When I use to buy 40# cases of whole breast, (Before the empty nest). I would filet all of them and remove the skin and most of the fat. After freezing the tenders and breast I would then I would bring out my stock pot.and cook the whole mess, bones fat, and skin, with seasonings. If I left it cool enough I could skim almost all the fat off the top. Then I separated all the bones and skin out, leaving any meat (there was a good bit) in the stock. I would freeze it in flat gallon bags.It was just the best. I actually miss having it on hand.
Necks would make an good stock, cooked whole. They don't have much fat for flavor but do have a lot of cartilage to thicken the stock, (osteo health). You can easily scape a good bit of meat from them after slow cooking.
Made this creamy tortellini soup with chicken and spinach tonight. HOLY MOLY!!!!!! It is great. Next time I will adjust the salt. A little salty. I also did not use sausage tortellini , but cheese. The cinnamon added a certain something. Like all recipes...make it your own.
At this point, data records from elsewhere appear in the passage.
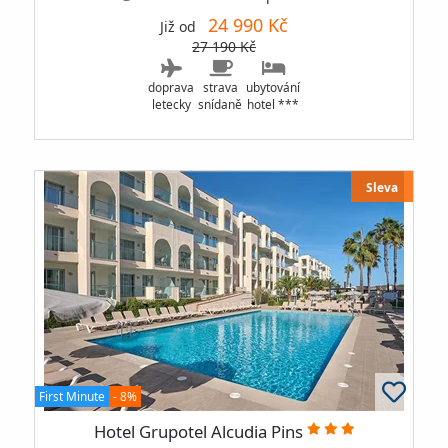
24 990 Kč
Již od
27 190 Kč
doprava
strava
ubytování
letecky
snídaně
hotel ***
Sleva
First Minute
- 8%
Hotel Grupotel Alcudia Pins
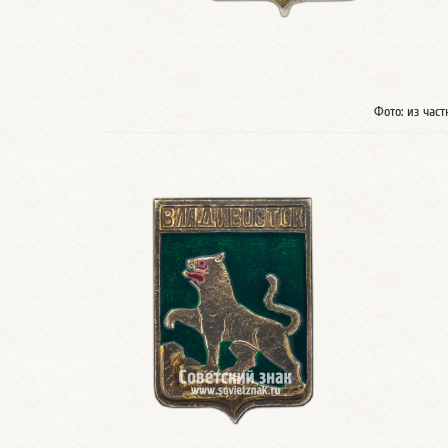
Фото: из час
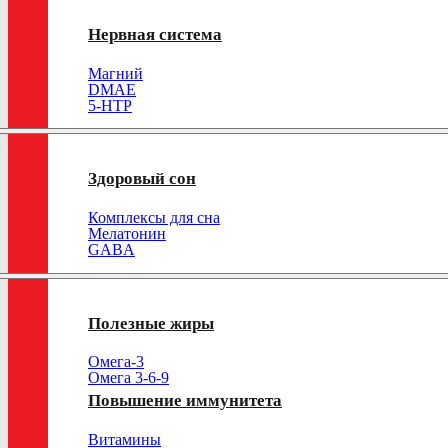
Нервная система
Магний
DMAE
5-HTP
Здоровый сон
Комплексы для сна
Мелатонин
GABA
Полезные жиры
Омега-3
Омега 3-6-9
Повышение иммунитета
Витамины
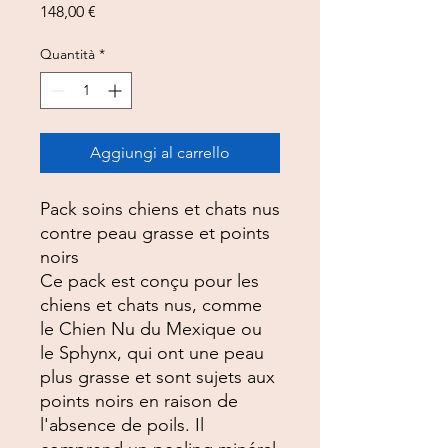
Prezzo
148,00 €
Quantità
*
Aggiungi al carrello
Pack soins chiens et chats nus
contre peau grasse et points
noirs
Ce pack est conçu pour les
chiens et chats nus, comme
le Chien Nu du Mexique ou
le Sphynx, qui ont une peau
plus grasse et sont sujets aux
points noirs en raison de
l'absence de poils. Il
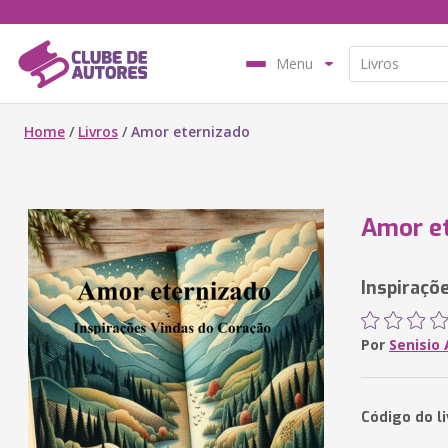
Menu
Home
/
Livros
/
Amor eternizado
Amor e
Inspiraçõ
Por
Senisio
Código do l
This message was edited Jan 19, 2015 7:52 PM
This looks good- chicken meatballs with teriyaki sauce
We went to a friend's surprise 40th birthday party at a winery over the weekend. They served hot flaky crusty bread with aged cheddar cheese, apples, prosciutto, and some kind of crab artichoke dip. It was so simple, but oh so good. I've been craving it since then and actually recreated it for dinner last night. The french bread loaves that I got at the grocery store didn't compare, but everything else was spot on. I also heated up some brie and added apricot preserves. Craving satisfied LOL.
At Christmas (in NJ), one of my nieces brought a Brie ring from "Trader Joes".
It was SOOO good--b/c it had mushrooms in it. Yummmmy!
Also--IF you have an Aldis around--they have this amazing, 14" round loaf of bread
that is as close to country you can want. Very, very good! Crusty and tasty.
I have a picture of it: Please try it.
Sometimes it comes sliced--sometimes not.